Python String - Remove special characters


Python String - Remove special characters

To remove special characters from a string in Python, you can use a regular expression along with the re (regular expression) module.

Steps to remove special characters in string

Follow these steps to remove all the special characters in a given string using regular expression re module.

  1. Import re module.
  2. Given original string is in original_string.
  3. To remove the special character, we first define what the allowed characters are in a pattern. Take a pattern that selects characters other than uppercase alphabets A-Z, lowercase alphabets a-z, numbers 0-9, and single space characters. The pattern would be r'[^A-Za-z0-9 ]'.
  4. Call re.sub() function and pass the pattern, an empty string, and the original string as arguments.

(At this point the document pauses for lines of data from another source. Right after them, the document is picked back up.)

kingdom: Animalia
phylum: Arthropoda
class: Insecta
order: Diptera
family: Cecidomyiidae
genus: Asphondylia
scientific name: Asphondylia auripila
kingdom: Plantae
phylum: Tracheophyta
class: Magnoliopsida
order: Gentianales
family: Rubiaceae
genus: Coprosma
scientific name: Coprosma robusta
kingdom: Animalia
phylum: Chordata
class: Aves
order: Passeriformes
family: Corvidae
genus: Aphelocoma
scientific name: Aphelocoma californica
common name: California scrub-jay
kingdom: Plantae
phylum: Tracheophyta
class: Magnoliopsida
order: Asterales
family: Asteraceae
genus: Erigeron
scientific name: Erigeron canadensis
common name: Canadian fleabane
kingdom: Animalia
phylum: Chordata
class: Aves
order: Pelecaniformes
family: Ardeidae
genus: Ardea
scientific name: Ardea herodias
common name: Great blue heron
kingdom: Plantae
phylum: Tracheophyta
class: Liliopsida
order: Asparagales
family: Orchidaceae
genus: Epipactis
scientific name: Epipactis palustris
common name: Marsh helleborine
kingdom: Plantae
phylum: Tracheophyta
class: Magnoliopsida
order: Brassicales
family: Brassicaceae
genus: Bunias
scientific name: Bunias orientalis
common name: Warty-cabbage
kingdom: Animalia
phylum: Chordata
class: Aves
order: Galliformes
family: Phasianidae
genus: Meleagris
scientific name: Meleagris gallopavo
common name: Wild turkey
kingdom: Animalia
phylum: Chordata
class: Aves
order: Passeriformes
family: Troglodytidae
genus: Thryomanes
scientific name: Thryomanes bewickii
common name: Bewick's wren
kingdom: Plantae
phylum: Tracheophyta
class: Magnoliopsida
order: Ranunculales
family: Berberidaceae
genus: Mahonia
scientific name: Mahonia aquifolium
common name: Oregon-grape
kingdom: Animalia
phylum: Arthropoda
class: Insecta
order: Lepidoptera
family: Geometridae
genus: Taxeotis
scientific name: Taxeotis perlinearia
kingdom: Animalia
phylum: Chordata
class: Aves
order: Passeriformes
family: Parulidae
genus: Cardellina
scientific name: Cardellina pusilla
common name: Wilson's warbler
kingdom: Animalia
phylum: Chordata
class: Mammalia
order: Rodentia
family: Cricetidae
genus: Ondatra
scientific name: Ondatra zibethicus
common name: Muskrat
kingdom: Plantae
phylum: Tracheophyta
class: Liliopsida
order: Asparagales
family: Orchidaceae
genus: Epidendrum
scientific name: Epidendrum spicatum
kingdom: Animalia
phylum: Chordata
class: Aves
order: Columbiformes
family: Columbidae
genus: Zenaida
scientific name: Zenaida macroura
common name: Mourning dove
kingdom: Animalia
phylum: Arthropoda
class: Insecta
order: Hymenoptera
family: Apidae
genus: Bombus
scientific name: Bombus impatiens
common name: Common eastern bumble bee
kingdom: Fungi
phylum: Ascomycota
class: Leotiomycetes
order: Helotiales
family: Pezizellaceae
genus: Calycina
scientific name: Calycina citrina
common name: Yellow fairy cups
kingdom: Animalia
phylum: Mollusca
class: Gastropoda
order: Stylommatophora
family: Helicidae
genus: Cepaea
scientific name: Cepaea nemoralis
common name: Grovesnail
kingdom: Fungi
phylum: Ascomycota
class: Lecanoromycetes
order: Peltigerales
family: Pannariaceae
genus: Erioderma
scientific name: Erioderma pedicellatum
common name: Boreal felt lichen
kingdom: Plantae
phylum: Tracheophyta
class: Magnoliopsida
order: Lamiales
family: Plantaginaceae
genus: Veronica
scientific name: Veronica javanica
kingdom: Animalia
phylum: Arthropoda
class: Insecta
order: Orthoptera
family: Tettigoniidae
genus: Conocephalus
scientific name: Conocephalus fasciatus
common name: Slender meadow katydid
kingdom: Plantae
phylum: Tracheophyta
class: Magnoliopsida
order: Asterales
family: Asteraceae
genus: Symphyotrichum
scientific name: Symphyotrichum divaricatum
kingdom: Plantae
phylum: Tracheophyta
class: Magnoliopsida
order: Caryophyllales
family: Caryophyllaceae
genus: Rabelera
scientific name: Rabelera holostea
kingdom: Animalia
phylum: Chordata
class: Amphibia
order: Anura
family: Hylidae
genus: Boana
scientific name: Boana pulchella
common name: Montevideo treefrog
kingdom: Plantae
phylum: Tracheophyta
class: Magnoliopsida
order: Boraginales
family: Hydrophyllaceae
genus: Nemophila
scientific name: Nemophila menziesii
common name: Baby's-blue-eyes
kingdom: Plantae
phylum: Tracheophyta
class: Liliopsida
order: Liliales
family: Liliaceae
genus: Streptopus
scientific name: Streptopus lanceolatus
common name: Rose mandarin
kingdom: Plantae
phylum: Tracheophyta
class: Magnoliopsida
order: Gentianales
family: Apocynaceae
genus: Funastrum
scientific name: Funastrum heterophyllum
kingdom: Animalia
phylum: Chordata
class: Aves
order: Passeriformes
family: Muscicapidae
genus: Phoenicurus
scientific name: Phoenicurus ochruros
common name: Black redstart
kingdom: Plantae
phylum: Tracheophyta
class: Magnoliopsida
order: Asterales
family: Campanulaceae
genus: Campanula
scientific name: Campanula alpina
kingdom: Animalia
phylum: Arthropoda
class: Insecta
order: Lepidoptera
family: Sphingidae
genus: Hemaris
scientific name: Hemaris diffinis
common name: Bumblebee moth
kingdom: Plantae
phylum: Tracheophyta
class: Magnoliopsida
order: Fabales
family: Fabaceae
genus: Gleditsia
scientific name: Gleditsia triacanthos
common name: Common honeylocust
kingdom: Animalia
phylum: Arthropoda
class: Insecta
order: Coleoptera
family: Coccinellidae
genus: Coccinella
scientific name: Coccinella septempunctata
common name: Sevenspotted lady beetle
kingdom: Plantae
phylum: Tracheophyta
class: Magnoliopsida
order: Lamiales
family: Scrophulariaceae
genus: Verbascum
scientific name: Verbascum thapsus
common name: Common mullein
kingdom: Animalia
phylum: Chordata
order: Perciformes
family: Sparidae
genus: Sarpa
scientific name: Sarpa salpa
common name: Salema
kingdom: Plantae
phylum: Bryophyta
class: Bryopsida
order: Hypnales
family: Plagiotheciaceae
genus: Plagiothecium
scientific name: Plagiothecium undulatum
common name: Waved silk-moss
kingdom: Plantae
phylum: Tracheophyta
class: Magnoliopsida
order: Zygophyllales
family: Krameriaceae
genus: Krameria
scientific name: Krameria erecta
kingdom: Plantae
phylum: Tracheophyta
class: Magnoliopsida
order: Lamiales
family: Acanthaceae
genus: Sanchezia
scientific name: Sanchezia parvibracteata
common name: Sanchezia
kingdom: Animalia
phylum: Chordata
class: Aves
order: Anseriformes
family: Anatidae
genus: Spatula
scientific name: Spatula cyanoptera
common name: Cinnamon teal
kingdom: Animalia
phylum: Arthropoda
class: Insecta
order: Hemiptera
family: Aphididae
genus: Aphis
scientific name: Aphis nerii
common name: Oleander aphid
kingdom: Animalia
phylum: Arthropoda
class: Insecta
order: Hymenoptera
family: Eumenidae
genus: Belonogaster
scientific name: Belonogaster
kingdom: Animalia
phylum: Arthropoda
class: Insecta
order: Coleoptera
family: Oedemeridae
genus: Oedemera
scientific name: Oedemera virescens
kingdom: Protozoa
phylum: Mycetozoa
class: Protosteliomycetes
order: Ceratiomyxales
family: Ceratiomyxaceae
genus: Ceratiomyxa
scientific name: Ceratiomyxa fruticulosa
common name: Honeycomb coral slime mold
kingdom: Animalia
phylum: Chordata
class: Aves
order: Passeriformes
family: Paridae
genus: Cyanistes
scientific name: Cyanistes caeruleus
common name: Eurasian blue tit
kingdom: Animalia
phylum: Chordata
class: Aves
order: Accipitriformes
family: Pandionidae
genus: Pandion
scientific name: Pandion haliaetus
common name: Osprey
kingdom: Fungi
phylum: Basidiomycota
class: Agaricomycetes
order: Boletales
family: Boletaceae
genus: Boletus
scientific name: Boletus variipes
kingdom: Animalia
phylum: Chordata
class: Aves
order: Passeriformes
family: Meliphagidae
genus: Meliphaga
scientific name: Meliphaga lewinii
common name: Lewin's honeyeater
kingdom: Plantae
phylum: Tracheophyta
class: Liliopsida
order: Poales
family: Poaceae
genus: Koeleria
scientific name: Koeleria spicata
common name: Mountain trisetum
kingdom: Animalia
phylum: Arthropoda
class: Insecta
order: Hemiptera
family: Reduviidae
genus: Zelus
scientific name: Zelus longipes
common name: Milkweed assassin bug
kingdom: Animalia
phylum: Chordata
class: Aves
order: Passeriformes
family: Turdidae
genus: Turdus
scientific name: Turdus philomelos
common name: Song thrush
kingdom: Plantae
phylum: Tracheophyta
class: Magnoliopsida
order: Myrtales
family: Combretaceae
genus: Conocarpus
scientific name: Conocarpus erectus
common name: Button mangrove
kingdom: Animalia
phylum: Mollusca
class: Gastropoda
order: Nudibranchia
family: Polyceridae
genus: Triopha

The sub() function substitutes all the characters other than specified character groups with an empty string in the original string, and returns the resulting string.
  5. Store the returned string in a variable cleaned_string, and you may use it for further processing.

Example

In the following program, we take a string in original_string, and remove all the special characters using the steps mentioned above.

Python Program

import re

# Given string
original_string = "Hello, @World! 123"

# Pattern
pattern = r'[^A-Za-z0-9 ]'

# Substitute special characters with empty string
cleaned_string = re.sub(pattern, "", original_string)

print(cleaned_string)

Output

Hello World 123